Another new addition to the latest release of Fedora is avahi support, better known as zeroconf or bonjour in the Apple world. This allows for service discovery on the network, such as printers automatically anouncing their presence or bookmarks being broadcast to the LAN. The avahi-daemon takes care of advertising services whilst application such as Gnome (2.14) are avahi aware. Here is an example of how to get avahi up and running.

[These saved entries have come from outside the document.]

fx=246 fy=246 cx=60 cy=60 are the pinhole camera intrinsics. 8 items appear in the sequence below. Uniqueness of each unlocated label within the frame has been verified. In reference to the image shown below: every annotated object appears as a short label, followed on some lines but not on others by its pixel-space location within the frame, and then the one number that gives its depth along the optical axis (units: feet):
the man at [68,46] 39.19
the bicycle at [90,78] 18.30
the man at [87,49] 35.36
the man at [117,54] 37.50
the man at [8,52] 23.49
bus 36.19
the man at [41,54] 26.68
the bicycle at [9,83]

1. Configure some services. The directory /etc/avahi/services is initially empty, so we'll create a few files:
apache.service
ssh-ftp.service
ssh.service
We populate the files with the following data:
<?xml version="1.0" standalone='no'?>
<!DOCTYPE service-group SYSTEM "avahi-service.dtd">
<service-group>
<name>Apache Server Documentation</name>
<service>
<type>_http._tcp</type>
<port>80</port>
<txt-record>path=/manual</txt-record>
</service>
</service-group>
<?xml version="1.0" standalone='no'?>
<!DOCTYPE service-group SYSTEM "avahi-service.dtd">
<service-group>
<name replace-wildcards="yes">SFTP File Transfer on %h</name>
<service>
<type>_sftp-ssh._tcp</type>
<port>22</port>
</service>
</service-group>
<?xml version="1.0" standalone='no'?>
<!DOCTYPE service-group SYSTEM "avahi-service.dtd">
<service-group>
<name replace-wildcards="yes">Remote Terminal on %h</name>
<service>
<type>_ssh._tcp</type>
<port>22</port>
</service>
</service-group>
2. Enable the avahi-daemon, and have it auto start on system boot.

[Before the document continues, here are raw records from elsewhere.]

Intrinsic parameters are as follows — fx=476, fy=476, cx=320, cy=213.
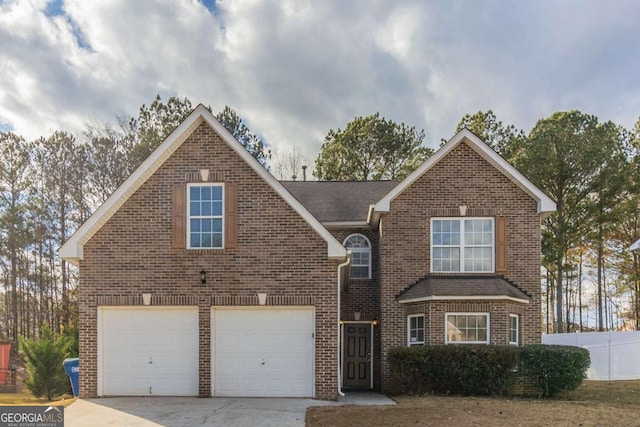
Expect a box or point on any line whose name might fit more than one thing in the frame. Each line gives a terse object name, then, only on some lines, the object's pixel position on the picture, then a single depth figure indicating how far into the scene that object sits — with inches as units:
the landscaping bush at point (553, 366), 470.9
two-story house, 444.1
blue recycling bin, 489.1
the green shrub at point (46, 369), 635.5
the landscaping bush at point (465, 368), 468.8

# service avahi-daemon start
# chkconfig avahi-daemon on
3. We can also enable Gnome file sharing from "Desktop/Preferences/Personal File Sharing" which provides WebDAV access to ~/Public.
4. If we now start nautilus and click on "network" or go to the "network:///" Gnome-VFS, you can see that in addition to the Windows SMB network we also have the "Public" WebDAV share as well as the secure FTP resources displayed:
5. Epiphany (the Gnome web browser) is the only browser which supports avahi bookmarks at this time. We can see this working if we start Epiphany:
There are a couple of other tools which can display zeroconf services, the avahi provided 'avahi-discover' and the 'Zeroconf discovery applet' which is avaible from the avahi website. Download the service-discovery-applet tarball, unpack and run:
# ./configure && make && make install
You should now be able to add the applet to your gnome-panel:
It's clearly early days for zeroconf support in Linux, but what there is works well. I hope that the Gnome team and other application developers continue to integrate and extend avahi support.